The pope called for the development of new charitable projects by members of both religions. These projects should be capable of “generating and multiplying practical initiatives on the path of fraternity, especially with regard to the poor and our much-abused common home,” he said. “In this way, we will contribute to the formation of a culture of compassion, fraternity and encounter. This journey will continue to bear fruit in abundance.”

Visit to Catholic hospital

The pope then visited Bangkok’s St. Louis Hospital, which was founded in 1898 by Archbishop Louis Vey.

Speaking to 700 staff in the hospital’s auditorium, Pope Francis said it was a blessing for him “to witness at first hand this valuable service that the Church offers to the Thai people, especially to those most in need.”

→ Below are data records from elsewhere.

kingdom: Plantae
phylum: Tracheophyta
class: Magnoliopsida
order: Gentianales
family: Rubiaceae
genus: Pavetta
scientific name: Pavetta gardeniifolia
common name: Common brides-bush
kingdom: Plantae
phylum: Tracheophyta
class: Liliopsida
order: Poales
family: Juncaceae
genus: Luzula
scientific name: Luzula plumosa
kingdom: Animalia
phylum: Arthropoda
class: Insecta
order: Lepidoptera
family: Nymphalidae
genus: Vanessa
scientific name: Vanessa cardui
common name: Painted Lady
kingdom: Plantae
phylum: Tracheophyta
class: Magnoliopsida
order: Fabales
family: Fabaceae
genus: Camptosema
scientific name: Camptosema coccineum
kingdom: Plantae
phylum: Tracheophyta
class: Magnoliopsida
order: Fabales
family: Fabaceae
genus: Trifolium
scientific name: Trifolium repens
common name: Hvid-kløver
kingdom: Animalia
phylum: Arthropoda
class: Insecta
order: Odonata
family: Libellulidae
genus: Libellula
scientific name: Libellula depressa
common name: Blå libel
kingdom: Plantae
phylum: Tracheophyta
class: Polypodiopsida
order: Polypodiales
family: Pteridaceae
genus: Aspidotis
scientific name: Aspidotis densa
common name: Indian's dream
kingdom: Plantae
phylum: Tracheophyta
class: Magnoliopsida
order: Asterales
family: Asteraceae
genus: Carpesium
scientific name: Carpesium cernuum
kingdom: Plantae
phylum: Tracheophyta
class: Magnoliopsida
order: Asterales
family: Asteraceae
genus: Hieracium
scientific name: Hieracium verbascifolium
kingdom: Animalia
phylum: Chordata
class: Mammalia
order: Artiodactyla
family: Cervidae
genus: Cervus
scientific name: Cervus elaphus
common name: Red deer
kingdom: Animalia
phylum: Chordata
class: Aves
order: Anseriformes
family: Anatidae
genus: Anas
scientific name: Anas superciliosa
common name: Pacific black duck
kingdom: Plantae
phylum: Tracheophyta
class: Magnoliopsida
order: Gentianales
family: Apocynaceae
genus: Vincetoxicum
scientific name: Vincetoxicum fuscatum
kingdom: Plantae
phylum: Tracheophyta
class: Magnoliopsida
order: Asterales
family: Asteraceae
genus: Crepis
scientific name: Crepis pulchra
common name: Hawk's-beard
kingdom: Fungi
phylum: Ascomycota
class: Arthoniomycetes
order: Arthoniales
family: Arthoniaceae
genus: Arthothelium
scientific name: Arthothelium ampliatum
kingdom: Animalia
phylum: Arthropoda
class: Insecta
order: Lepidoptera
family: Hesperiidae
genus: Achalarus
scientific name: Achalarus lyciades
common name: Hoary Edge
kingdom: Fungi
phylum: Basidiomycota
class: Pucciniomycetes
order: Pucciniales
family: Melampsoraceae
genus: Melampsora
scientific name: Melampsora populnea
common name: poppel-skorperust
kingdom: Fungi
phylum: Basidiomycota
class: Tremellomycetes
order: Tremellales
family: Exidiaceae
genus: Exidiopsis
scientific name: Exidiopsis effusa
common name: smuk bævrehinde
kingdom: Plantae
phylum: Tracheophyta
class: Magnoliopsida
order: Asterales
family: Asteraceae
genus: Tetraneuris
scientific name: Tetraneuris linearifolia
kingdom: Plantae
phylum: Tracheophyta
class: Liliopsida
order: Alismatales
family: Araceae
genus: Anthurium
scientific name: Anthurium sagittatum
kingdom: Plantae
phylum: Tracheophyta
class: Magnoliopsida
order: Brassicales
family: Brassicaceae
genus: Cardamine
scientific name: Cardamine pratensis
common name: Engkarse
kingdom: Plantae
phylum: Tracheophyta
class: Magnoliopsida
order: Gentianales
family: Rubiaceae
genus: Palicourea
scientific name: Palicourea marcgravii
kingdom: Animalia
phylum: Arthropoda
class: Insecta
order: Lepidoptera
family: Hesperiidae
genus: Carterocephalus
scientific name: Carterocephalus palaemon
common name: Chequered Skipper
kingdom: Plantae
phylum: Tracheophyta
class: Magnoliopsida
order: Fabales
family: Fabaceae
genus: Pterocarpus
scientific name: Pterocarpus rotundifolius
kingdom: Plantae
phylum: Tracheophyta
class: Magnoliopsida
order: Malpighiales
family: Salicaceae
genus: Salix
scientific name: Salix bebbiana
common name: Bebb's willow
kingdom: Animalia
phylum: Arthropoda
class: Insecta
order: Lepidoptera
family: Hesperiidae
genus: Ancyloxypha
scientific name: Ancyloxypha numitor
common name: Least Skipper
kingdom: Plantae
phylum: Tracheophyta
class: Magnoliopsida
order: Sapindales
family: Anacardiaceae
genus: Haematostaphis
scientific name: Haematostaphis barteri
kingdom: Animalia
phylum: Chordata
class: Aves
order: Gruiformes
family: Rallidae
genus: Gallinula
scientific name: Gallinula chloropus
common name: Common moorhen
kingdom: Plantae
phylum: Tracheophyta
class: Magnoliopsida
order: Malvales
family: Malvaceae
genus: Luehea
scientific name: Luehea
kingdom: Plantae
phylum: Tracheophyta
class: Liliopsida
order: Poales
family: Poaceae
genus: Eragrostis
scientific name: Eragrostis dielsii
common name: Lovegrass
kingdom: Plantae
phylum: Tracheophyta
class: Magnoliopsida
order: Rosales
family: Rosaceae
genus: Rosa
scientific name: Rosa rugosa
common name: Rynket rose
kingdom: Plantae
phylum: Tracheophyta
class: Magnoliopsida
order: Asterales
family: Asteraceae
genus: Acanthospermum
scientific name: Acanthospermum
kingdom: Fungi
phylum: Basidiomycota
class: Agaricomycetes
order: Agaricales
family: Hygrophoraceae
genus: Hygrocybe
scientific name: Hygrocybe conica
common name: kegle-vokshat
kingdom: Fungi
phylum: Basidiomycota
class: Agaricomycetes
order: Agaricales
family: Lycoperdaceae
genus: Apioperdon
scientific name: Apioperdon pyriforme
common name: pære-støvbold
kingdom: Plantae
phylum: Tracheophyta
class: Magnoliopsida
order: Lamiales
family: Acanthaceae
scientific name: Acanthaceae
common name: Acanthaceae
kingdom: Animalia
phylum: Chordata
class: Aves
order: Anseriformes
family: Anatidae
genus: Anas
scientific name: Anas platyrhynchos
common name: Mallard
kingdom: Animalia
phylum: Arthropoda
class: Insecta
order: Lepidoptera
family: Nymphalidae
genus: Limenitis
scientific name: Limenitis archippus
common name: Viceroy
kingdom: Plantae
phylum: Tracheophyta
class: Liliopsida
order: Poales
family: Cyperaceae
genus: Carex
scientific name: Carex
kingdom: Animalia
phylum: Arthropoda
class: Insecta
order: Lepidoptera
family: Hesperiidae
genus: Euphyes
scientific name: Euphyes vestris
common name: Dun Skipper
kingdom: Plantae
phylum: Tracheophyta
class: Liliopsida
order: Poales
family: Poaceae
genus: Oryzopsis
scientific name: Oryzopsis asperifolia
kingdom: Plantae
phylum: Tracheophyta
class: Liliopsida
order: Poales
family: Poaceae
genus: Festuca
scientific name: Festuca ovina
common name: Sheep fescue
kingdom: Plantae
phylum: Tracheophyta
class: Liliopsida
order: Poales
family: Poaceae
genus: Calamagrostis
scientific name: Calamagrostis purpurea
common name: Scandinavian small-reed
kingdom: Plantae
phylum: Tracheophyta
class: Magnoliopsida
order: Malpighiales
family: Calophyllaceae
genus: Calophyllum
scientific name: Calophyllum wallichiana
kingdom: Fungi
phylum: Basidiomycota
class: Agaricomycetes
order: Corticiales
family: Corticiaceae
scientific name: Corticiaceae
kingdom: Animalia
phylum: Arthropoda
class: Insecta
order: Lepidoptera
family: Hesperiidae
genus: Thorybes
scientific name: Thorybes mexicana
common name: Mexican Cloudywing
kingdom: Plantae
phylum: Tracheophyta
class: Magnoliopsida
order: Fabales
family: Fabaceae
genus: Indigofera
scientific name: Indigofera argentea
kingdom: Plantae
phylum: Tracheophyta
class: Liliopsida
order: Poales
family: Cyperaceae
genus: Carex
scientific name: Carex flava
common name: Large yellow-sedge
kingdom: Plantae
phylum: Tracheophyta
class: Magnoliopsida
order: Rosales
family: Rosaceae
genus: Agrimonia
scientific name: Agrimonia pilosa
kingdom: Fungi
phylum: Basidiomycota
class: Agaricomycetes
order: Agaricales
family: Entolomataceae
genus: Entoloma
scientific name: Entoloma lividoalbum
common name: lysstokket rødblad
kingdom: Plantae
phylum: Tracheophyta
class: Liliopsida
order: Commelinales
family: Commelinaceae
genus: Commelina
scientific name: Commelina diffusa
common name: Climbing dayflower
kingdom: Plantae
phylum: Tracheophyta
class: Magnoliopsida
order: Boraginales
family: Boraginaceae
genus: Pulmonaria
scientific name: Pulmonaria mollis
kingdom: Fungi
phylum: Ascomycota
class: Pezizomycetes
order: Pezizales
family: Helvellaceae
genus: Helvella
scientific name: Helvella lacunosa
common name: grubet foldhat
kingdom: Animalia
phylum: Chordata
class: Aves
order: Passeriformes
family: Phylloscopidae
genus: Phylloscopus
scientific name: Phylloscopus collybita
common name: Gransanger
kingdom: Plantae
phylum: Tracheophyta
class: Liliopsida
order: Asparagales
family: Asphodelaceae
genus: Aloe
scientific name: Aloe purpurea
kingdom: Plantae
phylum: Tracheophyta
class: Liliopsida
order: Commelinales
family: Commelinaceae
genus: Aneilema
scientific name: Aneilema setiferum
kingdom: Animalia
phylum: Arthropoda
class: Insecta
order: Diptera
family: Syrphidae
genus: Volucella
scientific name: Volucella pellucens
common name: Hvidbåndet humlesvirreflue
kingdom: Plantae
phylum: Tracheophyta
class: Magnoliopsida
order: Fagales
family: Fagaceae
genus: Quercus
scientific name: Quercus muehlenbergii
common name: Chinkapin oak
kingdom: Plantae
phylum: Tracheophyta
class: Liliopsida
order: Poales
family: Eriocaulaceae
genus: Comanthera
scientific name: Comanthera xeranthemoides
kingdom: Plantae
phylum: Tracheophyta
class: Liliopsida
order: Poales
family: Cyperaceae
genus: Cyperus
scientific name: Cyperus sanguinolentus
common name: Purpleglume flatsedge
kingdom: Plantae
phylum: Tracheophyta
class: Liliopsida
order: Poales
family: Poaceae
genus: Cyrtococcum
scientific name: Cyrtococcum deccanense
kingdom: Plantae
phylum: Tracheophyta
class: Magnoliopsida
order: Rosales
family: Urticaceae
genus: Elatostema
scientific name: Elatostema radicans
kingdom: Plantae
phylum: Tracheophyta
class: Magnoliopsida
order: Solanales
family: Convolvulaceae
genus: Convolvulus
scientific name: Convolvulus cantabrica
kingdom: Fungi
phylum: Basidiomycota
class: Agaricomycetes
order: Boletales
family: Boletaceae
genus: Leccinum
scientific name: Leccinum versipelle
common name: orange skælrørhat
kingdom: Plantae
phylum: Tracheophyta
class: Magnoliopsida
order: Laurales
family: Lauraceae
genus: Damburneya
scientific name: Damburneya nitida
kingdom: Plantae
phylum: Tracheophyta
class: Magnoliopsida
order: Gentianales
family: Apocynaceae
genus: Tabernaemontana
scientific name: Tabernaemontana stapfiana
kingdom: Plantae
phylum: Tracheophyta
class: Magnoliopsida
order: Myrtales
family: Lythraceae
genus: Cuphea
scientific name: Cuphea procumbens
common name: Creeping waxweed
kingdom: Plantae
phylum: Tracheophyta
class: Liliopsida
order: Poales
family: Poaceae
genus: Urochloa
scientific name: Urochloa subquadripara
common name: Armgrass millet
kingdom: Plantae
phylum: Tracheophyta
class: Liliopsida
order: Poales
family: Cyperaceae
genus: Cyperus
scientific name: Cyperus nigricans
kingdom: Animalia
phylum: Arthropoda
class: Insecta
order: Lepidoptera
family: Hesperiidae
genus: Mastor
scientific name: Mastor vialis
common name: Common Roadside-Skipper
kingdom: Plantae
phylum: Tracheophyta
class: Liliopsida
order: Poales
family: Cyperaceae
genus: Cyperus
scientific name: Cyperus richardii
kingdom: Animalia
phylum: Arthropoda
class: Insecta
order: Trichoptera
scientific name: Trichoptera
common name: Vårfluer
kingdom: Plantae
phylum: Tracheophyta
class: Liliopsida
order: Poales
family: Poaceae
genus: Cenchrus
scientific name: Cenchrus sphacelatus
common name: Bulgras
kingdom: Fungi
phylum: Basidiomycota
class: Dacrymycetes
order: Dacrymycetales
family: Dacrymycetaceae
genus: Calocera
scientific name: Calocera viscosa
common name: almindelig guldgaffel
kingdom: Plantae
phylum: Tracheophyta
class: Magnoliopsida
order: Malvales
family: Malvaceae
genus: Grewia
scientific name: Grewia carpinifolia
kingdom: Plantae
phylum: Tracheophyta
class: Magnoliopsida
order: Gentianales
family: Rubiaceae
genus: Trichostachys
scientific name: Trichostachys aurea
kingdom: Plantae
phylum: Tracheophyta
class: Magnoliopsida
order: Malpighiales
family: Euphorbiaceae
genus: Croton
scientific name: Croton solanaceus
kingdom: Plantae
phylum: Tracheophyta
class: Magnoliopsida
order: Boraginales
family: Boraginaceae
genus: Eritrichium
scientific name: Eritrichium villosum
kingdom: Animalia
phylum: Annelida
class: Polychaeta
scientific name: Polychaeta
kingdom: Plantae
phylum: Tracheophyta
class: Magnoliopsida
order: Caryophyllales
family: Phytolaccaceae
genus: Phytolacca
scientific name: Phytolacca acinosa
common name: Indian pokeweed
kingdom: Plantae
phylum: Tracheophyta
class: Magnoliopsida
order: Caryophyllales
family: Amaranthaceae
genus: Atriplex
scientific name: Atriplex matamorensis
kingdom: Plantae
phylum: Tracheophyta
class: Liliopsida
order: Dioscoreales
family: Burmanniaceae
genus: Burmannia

He added: “It is precisely in the exercise of charity that we Christians are called not only to demonstrate that we are missionary disciples but also to test our own fidelity, and that of our institutions, to that discipleship.

“You are missionary disciples in the field of health care who are capable of finding God in every human being, especially the elderly, the young and those most vulnerable.

“Seen in this way, you carry out one of the greatest works of mercy, for your commitment to health care goes far beyond the simple and praiseworthy practice of medicine.

“It is about welcoming and embracing human life as it arrives at the Hospital’s emergency room, needing to be treated with the merciful care born of love and respect for the dignity of each human person.”

Pope Francis made a private visit to the sick and disabled at the hospital, as a way, he said, “of accompanying them, however briefly, in their pain.”